I'm beginning to suspect that I still don't understand the pivotal
differences between Traits and Interfaces. In particular, I think the
requires/provides idea in Traits isn't the crux of it. I'm beginning to
suspect that the more interesting part is the explicit binding that Traits
assumes.
Rather than debate labels, let me say what I envision for Interfaces in
BitC. If it turns out that this maps to Traits, I'll be happy to rename.
An interface definition defines a type. Instances of this type consist of
an (existential) managed pointer to some value (which may be a value type
or a reference type) and set of named method bindings, each of the form 'a
... 'z -> 'result. The invocation of a method "opens" the existential type
and passed the managed pointer as an additional leading parameter.
We clearly want a convenience syntax for default implementations, but from
a "core" perspective an Interface defines a class whose member types and
constructor arguments are constrained. In particular, the actual parameters
that bind the methods of the interface are constrained to be compile-time
evaluable expressions. This means, in practice, that:
- The method table can be implemented as a quasi-statically generated
compile-time constant, but
- Multiple variants of an interface can be produced for a single object.
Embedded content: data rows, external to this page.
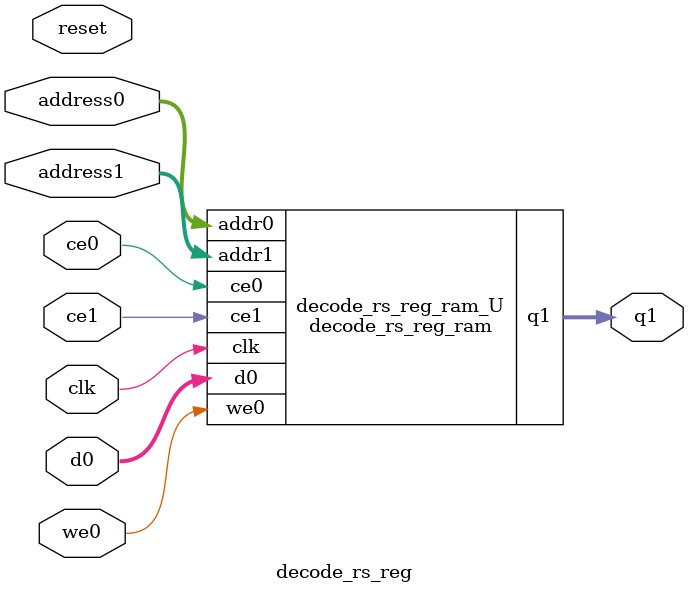
<source format=v>
`timescale 1 ns / 1 ps
module decode_rs_reg_ram (addr0, ce0, d0, we0, addr1, ce1, q1,  clk);

parameter DWIDTH = 32;
parameter AWIDTH = 4;
parameter MEM_SIZE = 11;

input[AWIDTH-1:0] addr0;
input ce0;
input[DWIDTH-1:0] d0;
input we0;
input[AWIDTH-1:0] addr1;
input ce1;
output reg[DWIDTH-1:0] q1;
input clk;

reg [DWIDTH-1:0] ram[0:MEM_SIZE-1];




always @(posedge clk)  
begin 
    if (ce0) begin
        if (we0) 
            ram[addr0] <= d0; 
    end
end


always @(posedge clk)  
begin 
    if (ce1) begin
        q1 <= ram[addr1];
    end
end


endmodule

`timescale 1 ns / 1 ps
module decode_rs_reg(
    reset,
    clk,
    address0,
    ce0,
    we0,
    d0,
    address1,
    ce1,
    q1);

parameter DataWidth = 32'd32;
parameter AddressRange = 32'd11;
parameter AddressWidth = 32'd4;
input reset;
input clk;
input[AddressWidth - 1:0] address0;
input ce0;
input we0;
input[DataWidth - 1:0] d0;
input[AddressWidth - 1:0] address1;
input ce1;
output[DataWidth - 1:0] q1;



decode_rs_reg_ram decode_rs_reg_ram_U(
    .clk( clk ),
    .addr0( address0 ),
    .ce0( ce0 ),
    .we0( we0 ),
    .d0( d0 ),
    .addr1( address1 ),
    .ce1( ce1 ),
    .q1( q1 ));

endmodule


</source>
- When the underlying object type is known at static compile time, the
compiler can elide the indirect dispatch of the interface mechanism,
- To some degree, interface implementations can act as type relation
witnesses in a similar way to type class implementations, and
- An interface consisting entirely of *static* methods (that is: methods
lacking a /this/ parameter) requires no /this/ pointer, and is very similar
to a type class declaration. In contrast to type classes, which are type
relations, an interface is a type.
I have a suspicion that the parallels between interfaces and type classes
may grow as we examine the implications of this definition. The difference,
I predict, will turn out to center around operator overload resolution
rather than types.
Syntactic sugar: an object can be declared as "implements IFace", and the
construction will be automatically be produced by name matching for
convenience. But this is merely convenience. An object can also declare an
interface generator in a style similar to attributes:
interface ReverseOrdering { return OrdInterface(this, >); }
Note that this quasi-attribute is compile-time evaluable. Note also that
this "interface attribute" need not appear within an object. A global
attribute of the form:
interface YetAnotherOrdering('type ob) { return OrdInterface(t, >); }
is perfectly valid.
Instances of interfaces are objects. This is necessary even for purely
static interface types because bindings are explicit.
An instance of an interface may not outlive the object that it references.
I'm sure there are half a dozen things I have omitted here, but this is at
least a starting point for discussion.